=== Tasks to carry out ===
1 - Reproduce everything in the Rhode Island amendments from "2. In 40 C.F.R." down to "for all instances.", without any changes.
2 - According to the Rhode Island amendments, how far from the perimeter of the facility must property owners be located to be included in the required list?

=== Page ===

· · ·

2. In 40 C.F.R. § 270.13(j) replace the words “listed or designated under 40 C.F.R. Part 261” with the words “, as defined in § 1.5 of this Part and replace the words “such wastes” with the words “each of such wastes” for all instances.

3. In 40 C.F.R. § 270.13(l) add, after the last sentence, “The facility, at minimum, shall be outlined on a copy of the latest USGS Topographical Map.”

4. In 40 C.F.R. § 270.13 add a subparagraph “(o) For privately owned facilities, a list of the direct and indirect owners of the facility whether individual, partnership or corporation. For corporate owned facilities, include all officers, directors, and other persons owning ten percent (10%) or more of the corporate stock.”

5. In 40 C.F.R. § 270.13 add a sub-paragraph “(p) A list of all owners of property, including addresses, within 500 feet of the perimeter of the facility.”

6. In 40 C.F.R. § 270.13 add a sub-paragraph, “(q) All plans, drawings, and maps shall be stamped by a professional engineer or land surveyor, as appropriate, registered with the State of Rhode Island. All plans, drawings, and maps shall be scaled to fit a standard 24 x 36 inch sheet wherever possible and shall be submitted in duplicate.”

7. In 40 C.F.R. § 270.13 add a sub-paragraph, “(r) The EPA Identification Number (I.D. No.) for both facilities covered by the federal I.D. number system and facilities not covered under the federal I.D. number system, shall be obtained from the Department.”

8. In 40 C.F.R. § 270.14(b)(4) delete “, or a justification demonstrating the reasons for requesting a waiver of this requirement”.

9. In 40 C.F.R. § 270.14(b)(5) delete “264.1033, 264.1052, 264.1053, 264.1058, 264.1084, 264.1085, 265.1086, and 264.1088”.

10. Replace 40 C.F.R. § 270.14(b)(6) with “(6) A description of the preparedness and prevention plan, as required by 40 C.F.R. Part 264 Subpart C.”

11. In 40 C.F.R. § 270.14(b)(7) delete “, and 264.200”. Rhode Island is not authorized to administer the referenced regulations under 40 C.F.R. Part 264, subparts AA, BB and CC (RCRA air emissions regulations). Rather, the EPA directly administers the subparts AA, BB and CC regulations in Rhode Island.”

· · ·

=== Data shown ===
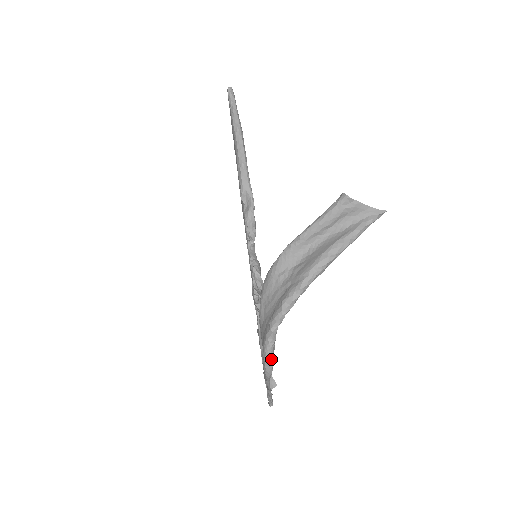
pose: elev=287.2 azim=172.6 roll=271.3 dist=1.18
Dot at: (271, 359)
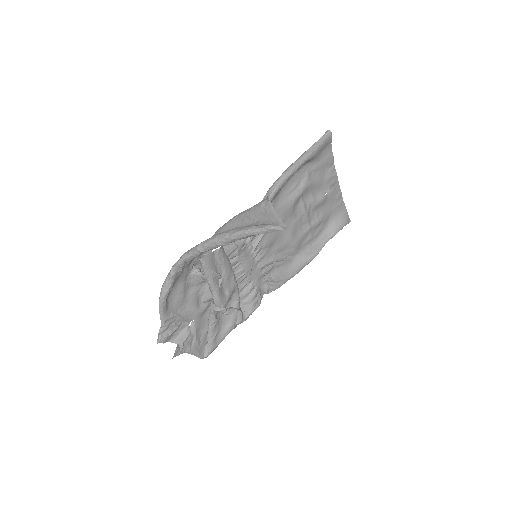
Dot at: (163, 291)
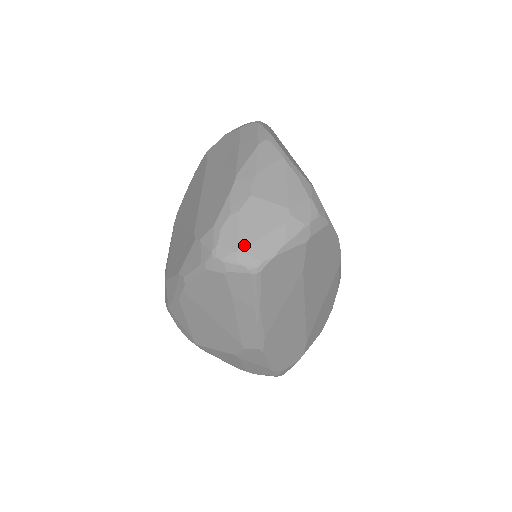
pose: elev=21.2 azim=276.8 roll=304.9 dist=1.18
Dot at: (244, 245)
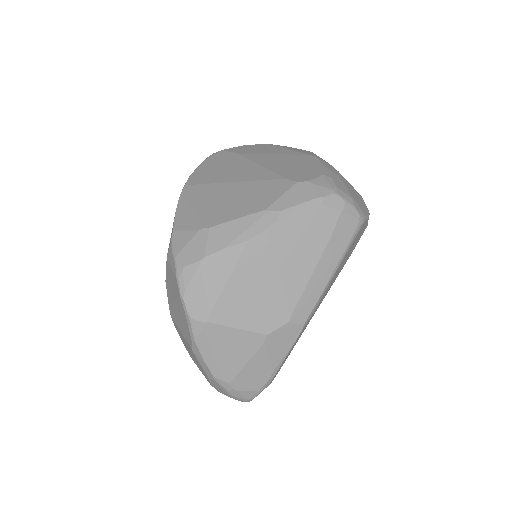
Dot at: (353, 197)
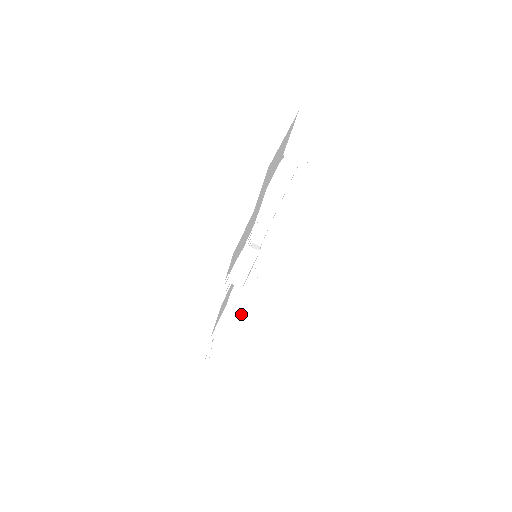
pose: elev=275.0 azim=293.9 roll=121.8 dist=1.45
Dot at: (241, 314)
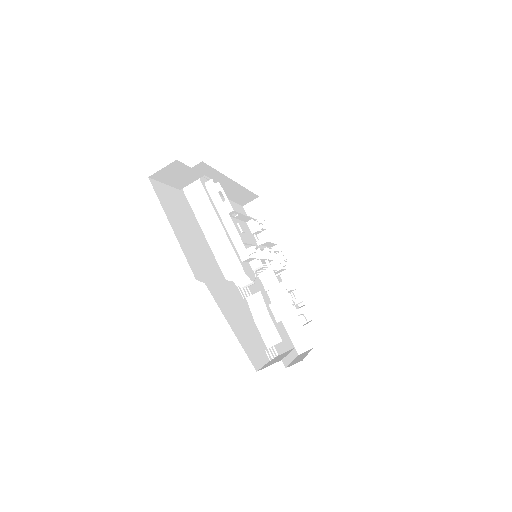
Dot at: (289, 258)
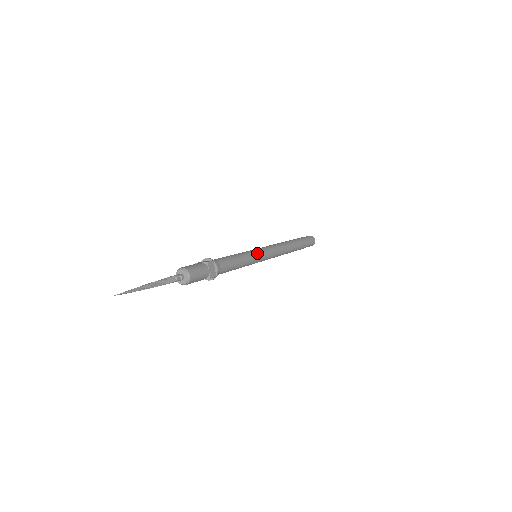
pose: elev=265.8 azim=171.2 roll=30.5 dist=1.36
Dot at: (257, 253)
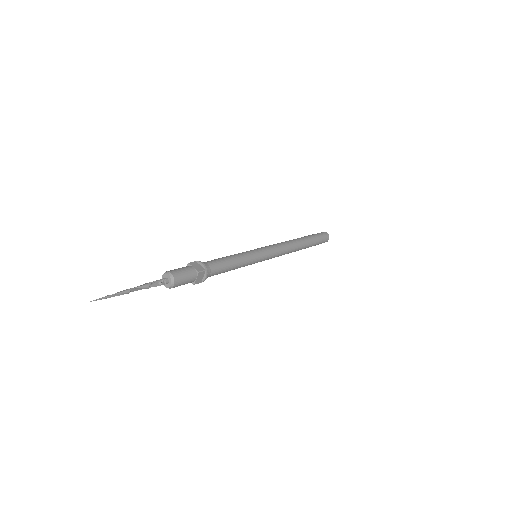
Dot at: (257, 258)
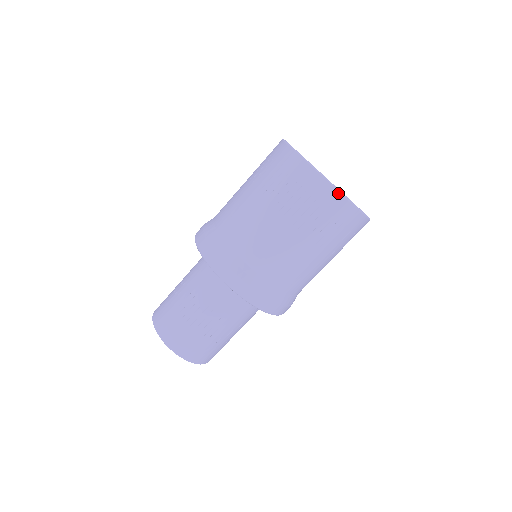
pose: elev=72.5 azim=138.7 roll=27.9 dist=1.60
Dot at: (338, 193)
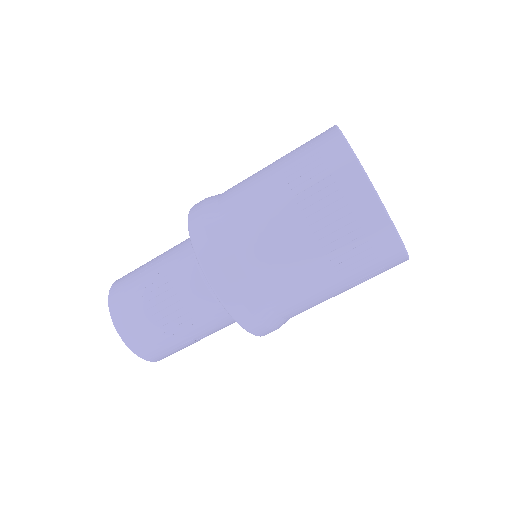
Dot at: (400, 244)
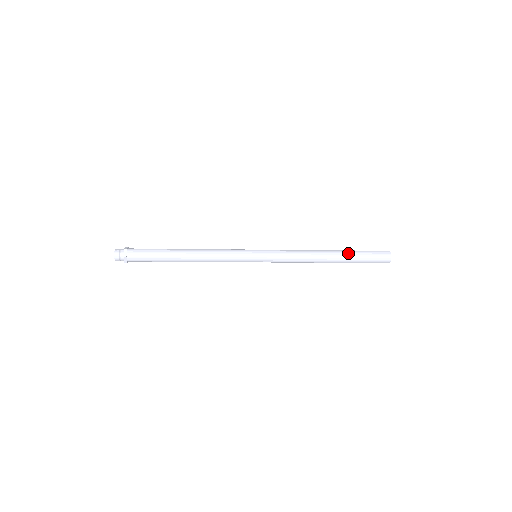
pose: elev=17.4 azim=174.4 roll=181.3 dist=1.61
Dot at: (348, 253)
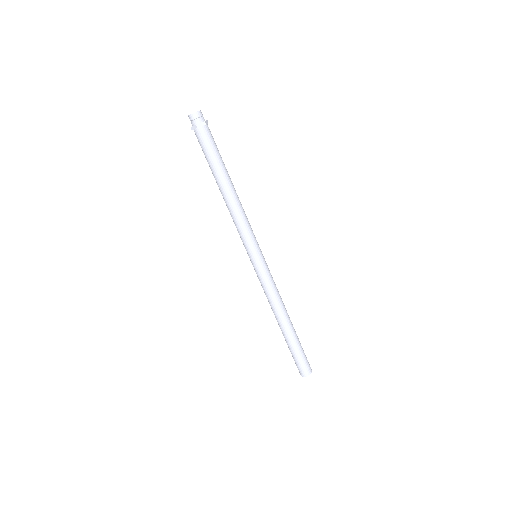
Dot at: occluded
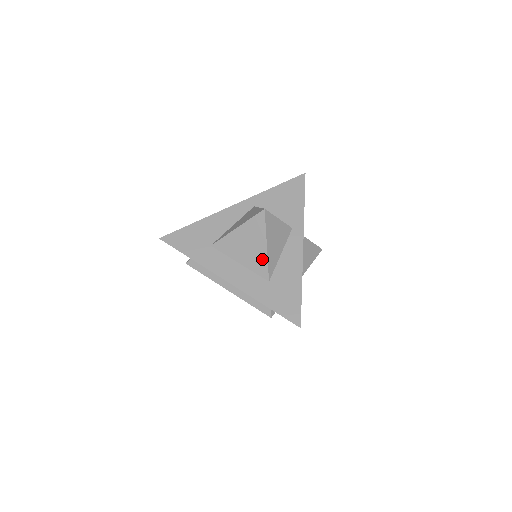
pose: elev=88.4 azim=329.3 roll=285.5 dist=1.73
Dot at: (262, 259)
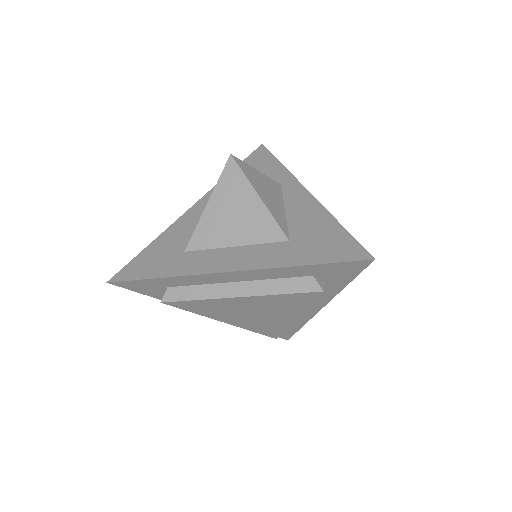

· · ·

=== Results of the tasks ===
1 -
2. In 40 C.F.R. § 270.13(j) replace the words “listed or designated under 40 C.F.R. Part 261” with the words “, as defined in § 1.5 of this Part and replace the words “such wastes” with the words “each of such wastes” for all instances.

2 - Within 500 feet of the perimeter of the facility.